Is anyone familiar with, or aware of any suitable accommodation appropriate to meet the needs of younger people with Dementia and learning disabilities. Please let me know.
Grateful thanks,
Elaine (Gee)
 

Katrine

Registered User
Jan 20, 2011
2,839
England
Resources from DSA and BILD

Dear Elaine, I am so sorry that this sudden change has affected Amanda and that you are all faced with extra challenges. I can't answer your question about suitable facilities, but just as an update on the issue of D.S. and dementia services and support getting more joined up, there are some published resources that you and others might like to explore. PLEASE NOTE I am not in any way associated with the DSA or BILD nor have I read or used any of these resources and am not advocating their purchase - it's just information for anyone who might wish to pursue it.

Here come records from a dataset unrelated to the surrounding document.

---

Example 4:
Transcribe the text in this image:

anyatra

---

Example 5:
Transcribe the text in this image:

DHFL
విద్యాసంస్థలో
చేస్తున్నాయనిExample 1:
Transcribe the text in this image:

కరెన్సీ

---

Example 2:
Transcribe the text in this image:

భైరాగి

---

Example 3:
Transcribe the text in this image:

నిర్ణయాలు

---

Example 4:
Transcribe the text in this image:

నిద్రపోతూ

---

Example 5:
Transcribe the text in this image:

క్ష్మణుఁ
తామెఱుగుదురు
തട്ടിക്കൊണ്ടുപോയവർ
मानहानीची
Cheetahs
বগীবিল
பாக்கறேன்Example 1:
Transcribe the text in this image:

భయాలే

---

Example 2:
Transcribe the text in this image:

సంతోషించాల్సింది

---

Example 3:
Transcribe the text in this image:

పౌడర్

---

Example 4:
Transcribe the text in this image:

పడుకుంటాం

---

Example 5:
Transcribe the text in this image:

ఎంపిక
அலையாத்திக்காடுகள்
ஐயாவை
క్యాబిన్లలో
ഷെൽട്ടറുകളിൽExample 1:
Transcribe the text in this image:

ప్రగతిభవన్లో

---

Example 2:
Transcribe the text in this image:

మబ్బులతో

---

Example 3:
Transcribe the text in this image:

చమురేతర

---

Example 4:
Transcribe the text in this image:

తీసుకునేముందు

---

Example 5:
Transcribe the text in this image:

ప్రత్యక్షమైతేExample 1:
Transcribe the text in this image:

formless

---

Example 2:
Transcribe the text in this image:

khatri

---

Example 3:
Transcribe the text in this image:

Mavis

The DSA publishes Down's syndrome and Dementia - Workbook for Staff by Karen Dodd, Diana Kerr and Scott Fern. Price £18.95.

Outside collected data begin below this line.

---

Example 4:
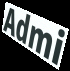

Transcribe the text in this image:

Admi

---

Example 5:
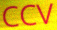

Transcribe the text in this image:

CCV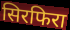
सिरफिरा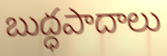
బుద్ధపాదాలు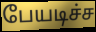
பேயடிச்ச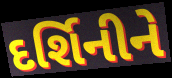
દર્શિનીને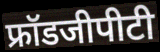
फ्रॉडजीपीटीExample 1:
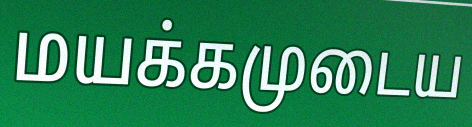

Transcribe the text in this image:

மயக்கமுடைய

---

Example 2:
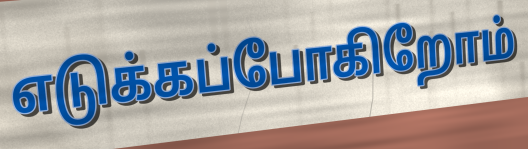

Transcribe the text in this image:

எடுக்கப்போகிறோம்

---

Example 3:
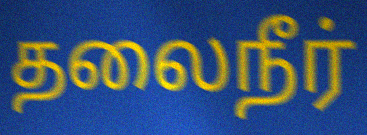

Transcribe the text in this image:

தலைநீர்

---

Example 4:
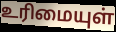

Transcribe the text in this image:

உரிமையுள்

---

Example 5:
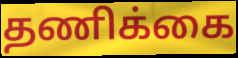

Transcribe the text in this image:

தணிக்கை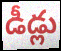
డీడ్లుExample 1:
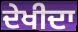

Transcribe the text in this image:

ਦੇਖੀਦਾ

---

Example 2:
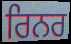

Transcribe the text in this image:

ਰਿਨਰ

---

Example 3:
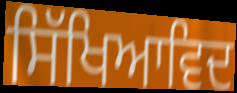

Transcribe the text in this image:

ਸਿੱਖਿਆਵਿਦ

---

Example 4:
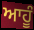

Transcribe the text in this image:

ਆਹੂੰ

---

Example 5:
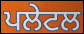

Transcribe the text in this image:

ਪਲੇਟਲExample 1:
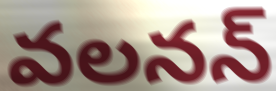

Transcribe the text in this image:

వలనన్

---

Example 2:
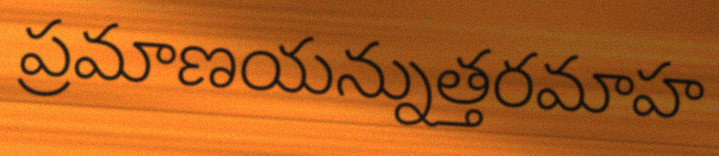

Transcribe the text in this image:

ప్రమాణయన్నుత్తరమాహ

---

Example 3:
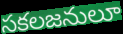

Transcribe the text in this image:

సకలజనులూ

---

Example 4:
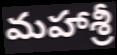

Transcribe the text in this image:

మహాశ్రీ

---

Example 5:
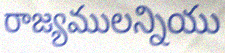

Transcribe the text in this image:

రాజ్యములన్నియు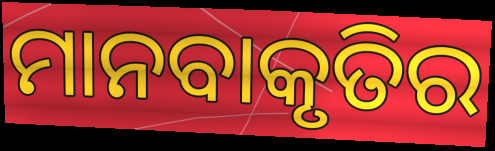
ମାନବାକୃତିରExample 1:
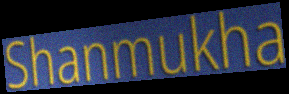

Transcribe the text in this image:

Shanmukha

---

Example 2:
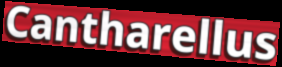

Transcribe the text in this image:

Cantharellus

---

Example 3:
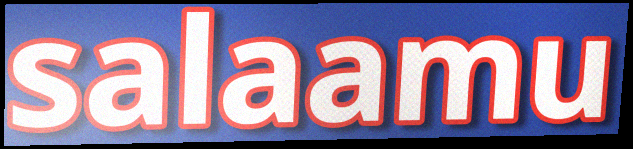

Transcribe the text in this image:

salaamu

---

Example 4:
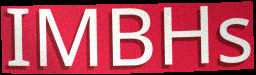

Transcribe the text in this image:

IMBHs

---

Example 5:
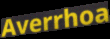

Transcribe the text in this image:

Averrhoa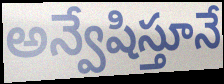
అన్వేషిస్తూనే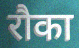
रौकाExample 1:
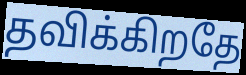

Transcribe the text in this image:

தவிக்கிறதே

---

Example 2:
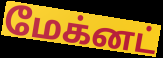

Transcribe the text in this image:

மேக்னட்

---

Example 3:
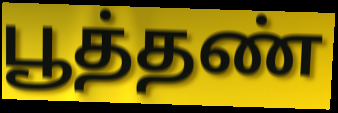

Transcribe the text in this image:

பூத்தண்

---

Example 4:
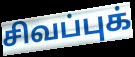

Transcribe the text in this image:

சிவப்புக்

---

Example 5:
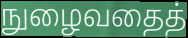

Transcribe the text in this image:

நுழைவதைத்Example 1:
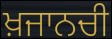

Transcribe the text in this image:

ਖ਼ਜਾਨਚੀ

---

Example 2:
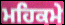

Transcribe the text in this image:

ਮਹਿਕਮੇ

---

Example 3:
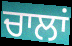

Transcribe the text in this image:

ਚਾਲਾਂ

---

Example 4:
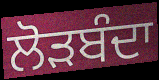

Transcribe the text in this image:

ਲੋੜਬੰਦਾ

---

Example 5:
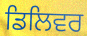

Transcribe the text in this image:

ਡਿਲਿਵਰ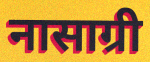
नासाग्रीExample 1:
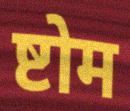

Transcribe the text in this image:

ष्टोम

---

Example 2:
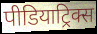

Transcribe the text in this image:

पीडियाट्रिक्स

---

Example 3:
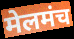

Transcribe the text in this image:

मेलमंच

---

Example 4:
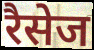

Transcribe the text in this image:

रैसेज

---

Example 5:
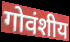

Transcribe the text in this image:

गोवंशीयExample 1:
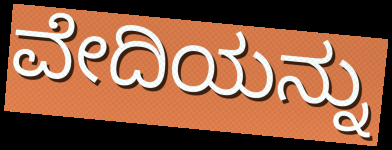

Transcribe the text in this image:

ವೇದಿಯನ್ನು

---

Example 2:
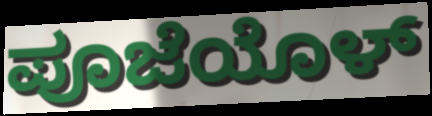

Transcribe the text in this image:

ಪೂಜೆಯೊಳ್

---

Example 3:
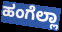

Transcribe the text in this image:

ಹಂಗೆಲ್ಲಾ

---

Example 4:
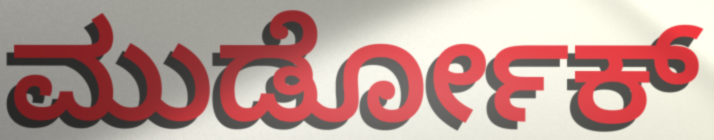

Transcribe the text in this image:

ಮುರ್ಡೋಕ್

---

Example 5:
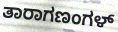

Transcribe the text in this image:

ತಾರಾಗಣಂಗಳ್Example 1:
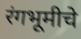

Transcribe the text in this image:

रंगभूमीचे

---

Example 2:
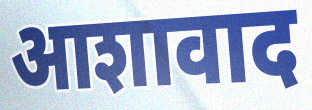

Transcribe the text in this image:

आशावाद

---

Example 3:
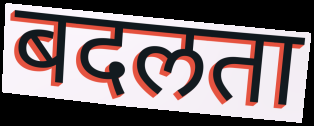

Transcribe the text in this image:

बदलता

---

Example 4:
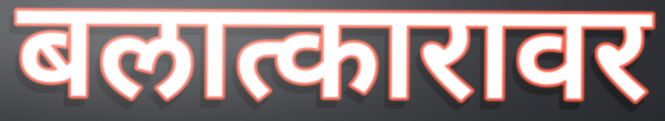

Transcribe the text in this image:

बलात्कारावर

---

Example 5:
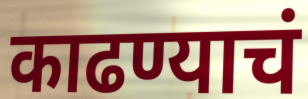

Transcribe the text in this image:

काढण्याचंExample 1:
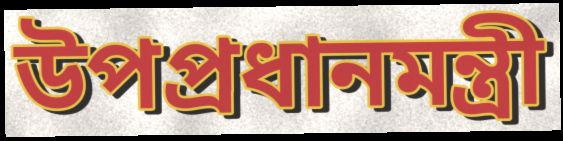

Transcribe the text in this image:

উপপ্রধানমন্ত্রী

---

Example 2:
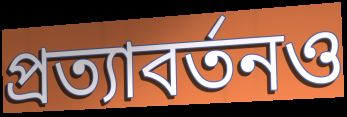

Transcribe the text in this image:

প্রত্যাবর্তনও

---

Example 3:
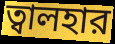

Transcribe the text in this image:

ত্বালহার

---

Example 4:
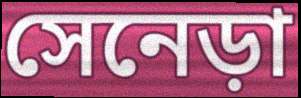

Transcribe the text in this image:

সেনেড়া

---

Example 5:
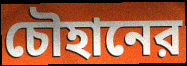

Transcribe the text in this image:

চৌহানের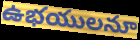
ఉభయులనూ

This workbook is primarily for support staff working with people with Down's syndrome who have dementia. It is designed for use with a specific named person, to enable staff to offer them the most effective care possible as the person's condition progresses and their needs change.

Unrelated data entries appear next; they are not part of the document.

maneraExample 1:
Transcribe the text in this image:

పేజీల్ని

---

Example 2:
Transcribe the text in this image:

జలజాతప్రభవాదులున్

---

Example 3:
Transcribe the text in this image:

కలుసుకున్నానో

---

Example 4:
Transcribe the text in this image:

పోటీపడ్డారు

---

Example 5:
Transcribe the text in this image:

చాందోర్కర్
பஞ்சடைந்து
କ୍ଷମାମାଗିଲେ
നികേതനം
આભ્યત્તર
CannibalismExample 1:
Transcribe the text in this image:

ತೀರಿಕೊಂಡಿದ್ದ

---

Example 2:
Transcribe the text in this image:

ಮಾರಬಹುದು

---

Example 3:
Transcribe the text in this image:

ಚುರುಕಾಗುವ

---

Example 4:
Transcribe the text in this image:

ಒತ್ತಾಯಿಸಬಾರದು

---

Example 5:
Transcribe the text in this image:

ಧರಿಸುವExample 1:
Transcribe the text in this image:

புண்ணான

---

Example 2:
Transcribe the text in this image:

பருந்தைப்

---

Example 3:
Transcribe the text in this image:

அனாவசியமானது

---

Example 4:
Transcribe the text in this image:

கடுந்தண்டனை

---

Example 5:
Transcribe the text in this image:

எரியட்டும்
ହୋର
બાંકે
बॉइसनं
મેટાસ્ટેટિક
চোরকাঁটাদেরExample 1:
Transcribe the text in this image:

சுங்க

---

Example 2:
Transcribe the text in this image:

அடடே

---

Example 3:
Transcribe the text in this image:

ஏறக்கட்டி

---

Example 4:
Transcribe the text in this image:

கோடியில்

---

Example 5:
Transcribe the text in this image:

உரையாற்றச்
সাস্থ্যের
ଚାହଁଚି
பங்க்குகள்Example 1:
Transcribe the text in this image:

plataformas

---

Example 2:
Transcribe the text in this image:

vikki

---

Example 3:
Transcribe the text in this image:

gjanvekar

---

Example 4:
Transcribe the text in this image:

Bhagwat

The Down's Syndrome Association also publishes Down's Syndrome and Alzheimer's Disease by Tony Holland as a free online booklet. In that I read:
For further information on the behaviour of someone with Down’s syndrome and dementia, and for detailed information on how to support and care for that person, we recommend the Down’s Syndrome and Dementia Resource Pack published by the British Institute of Learning Disabilities and written by Karen Dodd, Vicky Turk and Michelle Christmas.Price £20.00.
ISBN number 1-90408-237-8; call BILD on 01562 723010 for more details.
The DSA also sells a DVD Down's syndrome and Dementia: Fighting for Andrew Price £15.00.
Powerfully illustrates both a sister's dedication to her brother and a gold standard of care for someone with Down's syndrome and dementia.